# VORLIEGENDER TEXT:
--- --- ---

Das, was Galaxien bei Kollisionen so speziell macht, ist ihre Größe. Und die wahnsinnige Menge an Nichts, das sich zwischen den Sternen befindet! Eine Galaxie wie unsere Milchstraße durchmisst über 100.000 Lichtjahre und besteht aus ein paar hundert Milliarden Sternen. Aber all diese Sterne sind durch dutzende Lichtjahre voneinander getrennt und dazwischen findet man vielleicht ein paar Moleküle interstellare Materie aber ansonsten nicht viel. Wenn nun also zwei Galaxien miteinander zusammenstoßen, dann stößt eigentlich nichts zusammen. Es gibt keine konkreten physikalischen Objekte, die aufeinander prallen. Oder wenn, dann nur in ganz seltenen Fällen und nur durch Zufall. Eine Ausnahme machen die zentralen schwarzen Löcher, aber dazu komme ich später noch.
Zwei kollidierende Galaxien kann man sich wie zwei Sandhaufen vorstellen, die streitende Kinder in der Sandkiste aufeinander werfen: Sie durchdringen einander ohne miteinander zusammen zu stoßen. Im Gegensatz zu den Sandhaufen beeinflussen sich die Galaxien bei so einer Kollision aber durchaus. Begegnen sich zwei Galaxien, kann man folgende Phasen im Ablauf unterscheiden.
Zuerst kommt die Annäherungsphase und was dabei passiert, ist eigentlich selbsterklärend. Die Galaxien nähern sich einander an. Vorerst passiert noch nicht viel; die zwischen ihnen wirkenden Gravitationskräfte können aber schon dafür sorgen, dass sie sich ein wenig verformen. Sterne in den jeweiligen Galaxien werden auf andere Umlaufbahnen gezwungen und die innere Struktur verändert sich ein wenig.
Dann folgt der „Einschlag“, der aber ein wenig irreführend benannt ist. Denn es „schlägt“ ja nichts ein; es berüht sich nichts. Aber die Galaxien beginnen nun einander zu durchdringen. Jetzt geht es wirklich rund; die gravitativen Störungen können sehr stark wirken und die Galaxien verformen. Sie verlieren ihre ursprüngliche Struktur. Material, das heißt Gas oder auch Sterne zwischen den Galaxien werden ausgetauscht. Die Gezeitenkräfte sorgen für die Ausbildung von sogenannten „Gezeitenarmen“, also Brücken aus Sternen, die von einer Galaxie zur anderen reichen können.
Nach dem „Einschlag“ geht es aber noch lange weiter. Da die Galaxien einander durchdringen und sich während so einer Kollision mit mehreren 100 bis 1000 Kilometern pro Sekunde bewegen, entfernen sie sich nach der ersten Durchdringung wieder voneinander. Jetzt kommt die „Selbstgravitationsphase; das heißt die Galaxie fängt an sich wieder unter ihrer eigenen Gravitationskraft zu ordnen. Das führt zu weiteren Veränderungen in der Struktur und wenn die Galaxien Glück haben, bleibt es dabei. Je nach der Geschwindigkeit mit der sie ursprünglich aufeinander getroffen sind, können sie sich nun endgültig voneinander entfernen.

--- --- ---

# AUFGELISTETES MATERIAL:
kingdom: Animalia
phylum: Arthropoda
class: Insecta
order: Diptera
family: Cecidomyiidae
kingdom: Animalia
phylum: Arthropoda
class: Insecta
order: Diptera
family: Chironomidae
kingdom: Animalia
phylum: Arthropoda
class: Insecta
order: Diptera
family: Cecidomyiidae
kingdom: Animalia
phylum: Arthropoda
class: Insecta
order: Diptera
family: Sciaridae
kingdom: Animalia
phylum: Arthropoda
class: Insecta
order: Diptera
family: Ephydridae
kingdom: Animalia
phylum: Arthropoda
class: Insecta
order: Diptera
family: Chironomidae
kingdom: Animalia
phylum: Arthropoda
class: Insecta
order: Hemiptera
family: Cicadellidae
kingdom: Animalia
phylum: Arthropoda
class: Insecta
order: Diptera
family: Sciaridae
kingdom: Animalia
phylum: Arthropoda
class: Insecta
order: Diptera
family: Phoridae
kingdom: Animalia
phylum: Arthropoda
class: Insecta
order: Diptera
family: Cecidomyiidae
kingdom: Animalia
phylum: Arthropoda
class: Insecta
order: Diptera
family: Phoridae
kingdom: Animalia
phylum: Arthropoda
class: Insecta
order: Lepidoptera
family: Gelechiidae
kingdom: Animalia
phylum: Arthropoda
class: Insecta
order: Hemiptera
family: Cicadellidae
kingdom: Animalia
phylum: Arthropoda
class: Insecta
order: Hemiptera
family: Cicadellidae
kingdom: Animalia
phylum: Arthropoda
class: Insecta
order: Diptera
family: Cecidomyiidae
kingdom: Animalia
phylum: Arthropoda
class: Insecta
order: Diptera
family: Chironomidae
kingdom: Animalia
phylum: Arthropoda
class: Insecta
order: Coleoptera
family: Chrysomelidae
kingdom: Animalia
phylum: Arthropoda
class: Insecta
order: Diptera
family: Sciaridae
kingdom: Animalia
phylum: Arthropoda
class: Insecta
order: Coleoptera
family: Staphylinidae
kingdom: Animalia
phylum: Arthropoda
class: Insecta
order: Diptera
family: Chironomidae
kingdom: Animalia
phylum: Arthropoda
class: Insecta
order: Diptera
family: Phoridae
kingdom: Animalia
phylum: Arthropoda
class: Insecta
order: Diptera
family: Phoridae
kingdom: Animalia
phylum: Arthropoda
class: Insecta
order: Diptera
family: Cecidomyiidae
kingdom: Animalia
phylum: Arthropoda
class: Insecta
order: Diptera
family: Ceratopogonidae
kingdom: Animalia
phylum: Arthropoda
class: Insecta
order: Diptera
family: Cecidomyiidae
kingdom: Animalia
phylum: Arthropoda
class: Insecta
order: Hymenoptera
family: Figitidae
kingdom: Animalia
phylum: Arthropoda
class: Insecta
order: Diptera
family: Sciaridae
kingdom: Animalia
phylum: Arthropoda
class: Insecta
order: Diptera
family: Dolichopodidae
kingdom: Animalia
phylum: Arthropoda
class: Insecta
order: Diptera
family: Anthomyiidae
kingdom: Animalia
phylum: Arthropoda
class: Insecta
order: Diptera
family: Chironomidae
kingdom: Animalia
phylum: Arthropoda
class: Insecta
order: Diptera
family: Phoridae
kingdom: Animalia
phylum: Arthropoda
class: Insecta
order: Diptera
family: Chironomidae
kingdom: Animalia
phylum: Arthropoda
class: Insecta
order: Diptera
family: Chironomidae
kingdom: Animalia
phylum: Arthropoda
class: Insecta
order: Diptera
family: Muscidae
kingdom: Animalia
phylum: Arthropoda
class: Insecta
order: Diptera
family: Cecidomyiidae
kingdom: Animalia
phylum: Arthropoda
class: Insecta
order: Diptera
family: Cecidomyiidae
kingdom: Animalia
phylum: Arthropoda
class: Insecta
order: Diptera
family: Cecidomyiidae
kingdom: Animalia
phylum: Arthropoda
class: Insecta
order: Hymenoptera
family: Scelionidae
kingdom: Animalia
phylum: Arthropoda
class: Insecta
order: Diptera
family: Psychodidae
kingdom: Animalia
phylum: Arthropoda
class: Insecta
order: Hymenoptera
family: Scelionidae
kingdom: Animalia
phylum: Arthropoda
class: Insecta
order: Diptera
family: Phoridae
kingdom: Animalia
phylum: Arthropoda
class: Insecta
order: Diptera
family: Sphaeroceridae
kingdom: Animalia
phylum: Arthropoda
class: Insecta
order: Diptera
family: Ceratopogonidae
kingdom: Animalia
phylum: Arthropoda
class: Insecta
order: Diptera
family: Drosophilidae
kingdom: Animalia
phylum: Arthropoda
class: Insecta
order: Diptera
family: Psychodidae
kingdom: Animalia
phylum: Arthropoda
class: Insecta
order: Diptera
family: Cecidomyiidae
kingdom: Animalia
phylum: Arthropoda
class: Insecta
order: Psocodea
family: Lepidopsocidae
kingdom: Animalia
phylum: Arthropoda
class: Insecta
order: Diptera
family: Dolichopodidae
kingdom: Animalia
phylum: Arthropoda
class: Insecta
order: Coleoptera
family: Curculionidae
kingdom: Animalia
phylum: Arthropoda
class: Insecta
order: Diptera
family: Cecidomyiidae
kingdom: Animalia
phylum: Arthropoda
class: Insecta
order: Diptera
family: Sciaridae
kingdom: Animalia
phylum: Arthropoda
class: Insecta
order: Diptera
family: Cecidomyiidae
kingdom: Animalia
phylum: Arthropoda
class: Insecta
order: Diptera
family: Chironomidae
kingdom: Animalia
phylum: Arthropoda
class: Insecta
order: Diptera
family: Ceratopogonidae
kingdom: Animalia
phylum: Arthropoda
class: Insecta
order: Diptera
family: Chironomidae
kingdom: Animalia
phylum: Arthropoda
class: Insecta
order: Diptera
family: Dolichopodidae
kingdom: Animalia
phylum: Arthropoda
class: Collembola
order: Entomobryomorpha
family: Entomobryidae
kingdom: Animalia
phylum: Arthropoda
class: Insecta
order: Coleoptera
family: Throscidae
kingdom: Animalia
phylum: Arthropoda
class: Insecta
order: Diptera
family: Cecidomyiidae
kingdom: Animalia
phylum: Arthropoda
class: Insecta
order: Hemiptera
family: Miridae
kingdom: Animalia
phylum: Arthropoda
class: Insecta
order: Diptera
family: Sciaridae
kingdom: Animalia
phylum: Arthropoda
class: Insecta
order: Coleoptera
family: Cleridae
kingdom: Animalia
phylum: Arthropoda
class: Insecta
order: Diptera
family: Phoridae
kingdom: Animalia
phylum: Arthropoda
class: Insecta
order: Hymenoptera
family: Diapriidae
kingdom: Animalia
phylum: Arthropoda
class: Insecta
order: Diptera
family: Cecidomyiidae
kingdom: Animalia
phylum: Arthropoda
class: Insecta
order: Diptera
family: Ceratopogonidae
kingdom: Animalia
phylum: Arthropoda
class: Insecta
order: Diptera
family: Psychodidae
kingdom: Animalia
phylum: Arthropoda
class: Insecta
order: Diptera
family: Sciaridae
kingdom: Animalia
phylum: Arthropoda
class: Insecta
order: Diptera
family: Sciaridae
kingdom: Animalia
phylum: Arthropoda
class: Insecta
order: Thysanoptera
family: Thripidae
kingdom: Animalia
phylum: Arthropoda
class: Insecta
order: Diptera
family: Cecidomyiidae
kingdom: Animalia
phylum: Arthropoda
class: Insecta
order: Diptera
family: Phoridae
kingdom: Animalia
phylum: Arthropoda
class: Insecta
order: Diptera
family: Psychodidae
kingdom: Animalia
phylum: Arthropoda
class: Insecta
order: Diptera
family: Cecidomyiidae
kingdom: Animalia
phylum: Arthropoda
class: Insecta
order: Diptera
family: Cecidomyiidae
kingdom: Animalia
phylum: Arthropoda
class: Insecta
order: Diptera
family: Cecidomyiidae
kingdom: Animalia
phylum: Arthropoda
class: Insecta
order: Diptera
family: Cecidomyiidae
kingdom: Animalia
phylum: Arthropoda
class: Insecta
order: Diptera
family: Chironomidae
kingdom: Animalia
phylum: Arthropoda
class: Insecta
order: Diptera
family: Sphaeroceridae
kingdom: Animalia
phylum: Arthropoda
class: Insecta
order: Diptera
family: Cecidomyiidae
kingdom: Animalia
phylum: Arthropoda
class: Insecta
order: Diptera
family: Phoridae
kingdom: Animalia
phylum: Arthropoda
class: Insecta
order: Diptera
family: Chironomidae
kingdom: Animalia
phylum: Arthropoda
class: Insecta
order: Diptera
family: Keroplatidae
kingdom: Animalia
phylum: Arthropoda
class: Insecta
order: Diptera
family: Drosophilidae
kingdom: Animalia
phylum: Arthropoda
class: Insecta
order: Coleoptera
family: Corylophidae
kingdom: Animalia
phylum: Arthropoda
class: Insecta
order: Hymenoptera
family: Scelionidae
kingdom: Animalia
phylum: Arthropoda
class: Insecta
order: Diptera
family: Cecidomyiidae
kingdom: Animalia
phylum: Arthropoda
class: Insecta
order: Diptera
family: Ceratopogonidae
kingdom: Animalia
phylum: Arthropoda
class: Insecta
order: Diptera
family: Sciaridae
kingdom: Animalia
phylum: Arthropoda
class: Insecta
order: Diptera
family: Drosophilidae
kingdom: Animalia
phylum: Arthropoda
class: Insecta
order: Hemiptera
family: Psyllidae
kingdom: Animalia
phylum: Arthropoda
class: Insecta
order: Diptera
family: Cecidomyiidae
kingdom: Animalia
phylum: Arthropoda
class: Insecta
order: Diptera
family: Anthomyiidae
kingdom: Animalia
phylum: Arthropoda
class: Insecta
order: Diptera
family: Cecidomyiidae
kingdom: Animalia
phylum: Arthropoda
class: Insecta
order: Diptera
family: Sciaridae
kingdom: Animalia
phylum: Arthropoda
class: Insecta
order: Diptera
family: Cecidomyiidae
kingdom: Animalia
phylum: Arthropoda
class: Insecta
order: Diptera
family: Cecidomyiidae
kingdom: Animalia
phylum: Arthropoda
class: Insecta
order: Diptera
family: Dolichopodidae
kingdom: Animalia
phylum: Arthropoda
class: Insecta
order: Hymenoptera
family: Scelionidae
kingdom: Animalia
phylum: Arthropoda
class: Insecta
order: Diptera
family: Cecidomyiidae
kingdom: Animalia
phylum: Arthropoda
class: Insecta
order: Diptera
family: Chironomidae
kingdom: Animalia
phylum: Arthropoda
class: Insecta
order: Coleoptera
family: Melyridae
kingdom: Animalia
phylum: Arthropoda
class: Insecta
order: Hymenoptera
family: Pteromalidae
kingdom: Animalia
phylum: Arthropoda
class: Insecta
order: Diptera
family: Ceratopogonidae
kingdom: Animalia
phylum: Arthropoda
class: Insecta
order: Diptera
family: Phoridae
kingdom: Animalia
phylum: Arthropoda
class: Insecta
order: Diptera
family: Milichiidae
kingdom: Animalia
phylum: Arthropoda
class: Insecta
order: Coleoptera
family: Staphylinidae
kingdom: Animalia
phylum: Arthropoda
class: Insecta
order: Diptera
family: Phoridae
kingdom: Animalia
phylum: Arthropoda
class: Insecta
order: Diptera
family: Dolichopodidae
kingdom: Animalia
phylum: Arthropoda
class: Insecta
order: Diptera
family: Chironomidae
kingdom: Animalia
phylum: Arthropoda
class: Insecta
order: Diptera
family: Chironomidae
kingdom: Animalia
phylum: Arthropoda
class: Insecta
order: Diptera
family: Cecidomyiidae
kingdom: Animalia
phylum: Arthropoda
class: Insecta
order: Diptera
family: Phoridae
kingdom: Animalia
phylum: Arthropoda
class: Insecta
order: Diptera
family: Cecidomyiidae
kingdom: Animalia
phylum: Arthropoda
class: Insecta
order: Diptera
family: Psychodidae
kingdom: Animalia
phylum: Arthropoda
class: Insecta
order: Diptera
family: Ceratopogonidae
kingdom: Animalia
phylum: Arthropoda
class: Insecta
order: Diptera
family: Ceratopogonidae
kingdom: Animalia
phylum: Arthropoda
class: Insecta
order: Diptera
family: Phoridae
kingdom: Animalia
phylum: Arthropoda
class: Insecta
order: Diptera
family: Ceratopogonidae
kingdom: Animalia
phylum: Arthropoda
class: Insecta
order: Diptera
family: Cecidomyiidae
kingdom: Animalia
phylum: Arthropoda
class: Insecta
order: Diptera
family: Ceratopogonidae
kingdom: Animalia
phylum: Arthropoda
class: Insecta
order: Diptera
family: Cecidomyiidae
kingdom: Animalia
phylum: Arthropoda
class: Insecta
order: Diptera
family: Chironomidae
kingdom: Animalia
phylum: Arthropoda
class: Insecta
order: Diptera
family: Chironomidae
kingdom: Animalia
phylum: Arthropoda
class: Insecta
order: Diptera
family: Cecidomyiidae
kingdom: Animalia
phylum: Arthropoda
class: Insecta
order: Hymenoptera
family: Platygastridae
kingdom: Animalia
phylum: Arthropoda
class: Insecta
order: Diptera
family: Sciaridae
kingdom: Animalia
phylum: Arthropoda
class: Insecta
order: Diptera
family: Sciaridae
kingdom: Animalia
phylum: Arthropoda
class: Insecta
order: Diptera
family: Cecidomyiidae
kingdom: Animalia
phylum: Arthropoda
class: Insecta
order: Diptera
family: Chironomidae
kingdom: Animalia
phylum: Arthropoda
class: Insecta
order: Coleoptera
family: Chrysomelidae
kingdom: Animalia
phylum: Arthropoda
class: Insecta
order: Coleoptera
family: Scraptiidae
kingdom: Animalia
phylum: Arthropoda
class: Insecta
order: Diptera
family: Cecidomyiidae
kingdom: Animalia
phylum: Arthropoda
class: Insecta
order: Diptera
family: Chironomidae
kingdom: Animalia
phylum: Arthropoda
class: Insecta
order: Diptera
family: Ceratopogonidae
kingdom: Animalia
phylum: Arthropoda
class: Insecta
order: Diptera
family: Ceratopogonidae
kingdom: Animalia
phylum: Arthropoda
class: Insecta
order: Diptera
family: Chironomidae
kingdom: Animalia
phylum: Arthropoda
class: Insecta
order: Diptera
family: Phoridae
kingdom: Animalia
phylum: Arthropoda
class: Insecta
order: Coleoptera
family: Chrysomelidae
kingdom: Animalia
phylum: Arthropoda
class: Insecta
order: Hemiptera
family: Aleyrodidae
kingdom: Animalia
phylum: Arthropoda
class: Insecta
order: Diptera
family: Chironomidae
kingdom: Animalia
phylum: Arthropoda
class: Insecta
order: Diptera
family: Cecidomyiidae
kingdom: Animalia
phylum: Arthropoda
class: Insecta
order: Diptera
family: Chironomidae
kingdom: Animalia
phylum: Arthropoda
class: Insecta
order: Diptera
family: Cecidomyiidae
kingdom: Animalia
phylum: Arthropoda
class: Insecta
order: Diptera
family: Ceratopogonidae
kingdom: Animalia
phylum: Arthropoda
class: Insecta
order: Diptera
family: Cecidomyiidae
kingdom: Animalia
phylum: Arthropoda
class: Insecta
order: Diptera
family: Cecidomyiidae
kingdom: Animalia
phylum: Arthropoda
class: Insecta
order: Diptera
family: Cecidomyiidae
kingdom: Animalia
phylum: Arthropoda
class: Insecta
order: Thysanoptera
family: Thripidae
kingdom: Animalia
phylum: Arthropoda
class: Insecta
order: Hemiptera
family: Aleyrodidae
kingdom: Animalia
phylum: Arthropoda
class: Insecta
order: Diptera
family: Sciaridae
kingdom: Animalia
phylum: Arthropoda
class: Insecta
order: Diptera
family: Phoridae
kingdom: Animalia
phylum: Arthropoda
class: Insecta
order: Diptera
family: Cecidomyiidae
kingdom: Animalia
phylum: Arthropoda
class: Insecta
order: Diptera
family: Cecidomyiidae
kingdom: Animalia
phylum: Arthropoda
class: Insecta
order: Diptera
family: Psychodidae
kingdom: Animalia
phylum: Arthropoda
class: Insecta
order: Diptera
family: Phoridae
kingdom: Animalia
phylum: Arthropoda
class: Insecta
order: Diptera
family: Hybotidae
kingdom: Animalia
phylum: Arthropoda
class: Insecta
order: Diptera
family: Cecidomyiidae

--- --- ---

# AUFGABEN:
• a. Gib aus dem Text über Galaxienkollisionen den Abschnitt wörtlich aus, der bei den Worten „Das, was Galaxien“ anfängt und nach „ich später noch.“ aufhört.
• b. Welchen Durchmesser hat eine Galaxie wie unsere Milchstraße laut dem Text über Galaxienkollisionen?
• c. Prüfe anhand des Texts über Galaxienkollisionen, ob die folgenden Aussagen stimmen, und antworte jeweils mit Ja oder Nein samt den entscheidenden Worten aus dem Text:
(i) Eine Galaxie wie die Milchstraße besteht aus ein paar hundert Milliarden Sternen.
(ii) Die Gezeitenarme sind Brücken aus Gas.
(iii) In der Annäherungsphase passiert vorerst noch nicht viel.

# SCHRIFTLICHE ANTWORTEN:
• a.
Das, was Galaxien bei Kollisionen so speziell macht, ist ihre Größe. Und die wahnsinnige Menge an Nichts, das sich zwischen den Sternen befindet! Eine Galaxie wie unsere Milchstraße durchmisst über 100.000 Lichtjahre und besteht aus ein paar hundert Milliarden Sternen. Aber all diese Sterne sind durch dutzende Lichtjahre voneinander getrennt und dazwischen findet man vielleicht ein paar Moleküle interstellare Materie aber ansonsten nicht viel. Wenn nun also zwei Galaxien miteinander zusammenstoßen, dann stößt eigentlich nichts zusammen. Es gibt keine konkreten physikalischen Objekte, die aufeinander prallen. Oder wenn, dann nur in ganz seltenen Fällen und nur durch Zufall. Eine Ausnahme machen die zentralen schwarzen Löcher, aber dazu komme ich später noch.

• b. Über 100.000 Lichtjahre.

• c.
(i) Ja: „besteht aus ein paar hundert Milliarden Sternen“
(ii) Nein: „also Brücken aus Sternen, die von einer Galaxie zur anderen reichen können“
(iii) Ja: „Vorerst passiert noch nicht viel“